Handle.com helps independent construction workers get paid on time
From long payment cycles to antiquated processes on how to bill workers, the hefty inefficiencies of the construction industry are long overdue for innovation. Enter startups such as the large venture-backed Katerra and recently public...
From long payment cycles to antiquated processes on how to bill workers, the hefty inefficiencies of the construction industry are long overdue for innovation.
Enter startups such as the large venture-backed Katerra and recently public companies such as Procore. Still, independent contractors or workers from small family businesses often can’t afford hefty fees from SaaS platforms promising better management. Or, they don’t have a parent company behind them to foot the bill.

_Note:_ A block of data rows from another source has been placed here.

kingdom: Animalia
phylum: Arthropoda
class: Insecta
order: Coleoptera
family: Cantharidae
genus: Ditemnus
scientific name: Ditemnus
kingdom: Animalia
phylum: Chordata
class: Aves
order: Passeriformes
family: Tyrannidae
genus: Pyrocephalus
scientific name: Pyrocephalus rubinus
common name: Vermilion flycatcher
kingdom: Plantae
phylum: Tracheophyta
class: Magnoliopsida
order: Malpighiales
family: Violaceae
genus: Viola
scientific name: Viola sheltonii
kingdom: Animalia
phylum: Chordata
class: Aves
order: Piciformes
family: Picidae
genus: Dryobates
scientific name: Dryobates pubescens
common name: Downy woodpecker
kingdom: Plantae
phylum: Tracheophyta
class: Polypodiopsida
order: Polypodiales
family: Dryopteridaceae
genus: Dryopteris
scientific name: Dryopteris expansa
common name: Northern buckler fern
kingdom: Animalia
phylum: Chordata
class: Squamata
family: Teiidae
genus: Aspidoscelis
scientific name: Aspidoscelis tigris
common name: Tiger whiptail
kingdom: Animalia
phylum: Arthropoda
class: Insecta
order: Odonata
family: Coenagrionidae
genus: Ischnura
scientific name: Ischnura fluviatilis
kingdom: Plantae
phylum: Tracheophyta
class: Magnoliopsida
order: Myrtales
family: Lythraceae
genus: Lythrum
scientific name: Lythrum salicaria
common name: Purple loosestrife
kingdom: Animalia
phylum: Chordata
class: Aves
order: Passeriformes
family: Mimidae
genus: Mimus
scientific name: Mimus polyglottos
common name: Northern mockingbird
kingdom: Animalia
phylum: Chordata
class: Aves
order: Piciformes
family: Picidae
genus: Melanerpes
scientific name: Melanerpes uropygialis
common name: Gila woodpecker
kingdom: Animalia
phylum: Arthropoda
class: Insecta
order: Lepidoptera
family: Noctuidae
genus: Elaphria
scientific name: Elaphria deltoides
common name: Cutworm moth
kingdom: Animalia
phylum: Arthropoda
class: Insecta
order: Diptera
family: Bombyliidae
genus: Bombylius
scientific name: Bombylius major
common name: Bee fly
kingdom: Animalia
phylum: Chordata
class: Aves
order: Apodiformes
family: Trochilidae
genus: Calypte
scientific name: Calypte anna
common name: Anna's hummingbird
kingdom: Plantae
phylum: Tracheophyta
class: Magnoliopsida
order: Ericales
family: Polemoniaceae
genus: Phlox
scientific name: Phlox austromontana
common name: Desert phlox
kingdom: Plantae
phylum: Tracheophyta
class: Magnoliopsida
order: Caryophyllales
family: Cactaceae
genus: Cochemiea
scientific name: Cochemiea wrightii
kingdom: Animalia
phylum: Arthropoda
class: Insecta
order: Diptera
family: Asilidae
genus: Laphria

To help the Bob’s Plumbings and Nicky Roofings of the world get paid on time, Handle.com has raised $4.5 million in known venture capital funding and $20 million in debt financing. The startup was a YC grad, born from a trio of founders: Blake Robertson, Chris Woodard and Patrick Hogan.
The startup uses a mix of software and a financing line to help construction workers get paid on time, a weakness in the current industry, per co-founder Hogan.
“Construction is one of the largest operations in the country in terms of amount spent,” co-founder Hogan said. “We have a contractor that we work with, that if he does a job for Hilton Hotels and has a $2,000 invoice, it takes over one year for them to pay him back. The impact on his business is substantial.”
In the construction industry, workers often have to submit their own billing, which is lengthy, and there’s room for error. Using software, the startup helps workers automate invoices to limit mistakes, and get documentation to clients on time.
In a legacy industry, oftentimes it’s hard to get both parties to adopt. So that’s why Handle.com made it so only the workers need to use the platform.
“It’s not a two-way street: it only requires the party who is going to be receiving the payment to use it,” Hogan said. “If you have to get two parties to agree to use a solution, it’s very difficult, because you have a two-sided marketplace type of problem. In construction, one party has more leverage than the other party. You may have reasons for one party to not have things more efficient.”
Now on to Handle.com’s financing side of its business. As every startup ever becomes a bank, Handle.com differs from the group in that it had a software fintech mix since launching out of YC. And in this case, Handle.com secured $20 million in debt equity so credit financing could be part of its business model.
Handle.com uses a credit line to become a lender to construction workers who are waiting for a check to process and need capital before they can head to their next project. The startup claims that construction workers traditionally have a hard time securing capital loans from banks. “Contractors and subcontractors, Woodward said, “don’t have access [to capital], and it’s the ceiling on their business because they can only grow as fast as they’re getting back.”
The startup says that of the customers that use its software, “a growing portion” use the financing option too.
As for growth, when Handle.com left YC it was six weeks in and collected $22,800 in monthly revenue. The startup declined to share revenue and growth statistics on the cuff of this funding round, beyond that it has been increasing its customer base by “an average of 30% month over month over the past year.”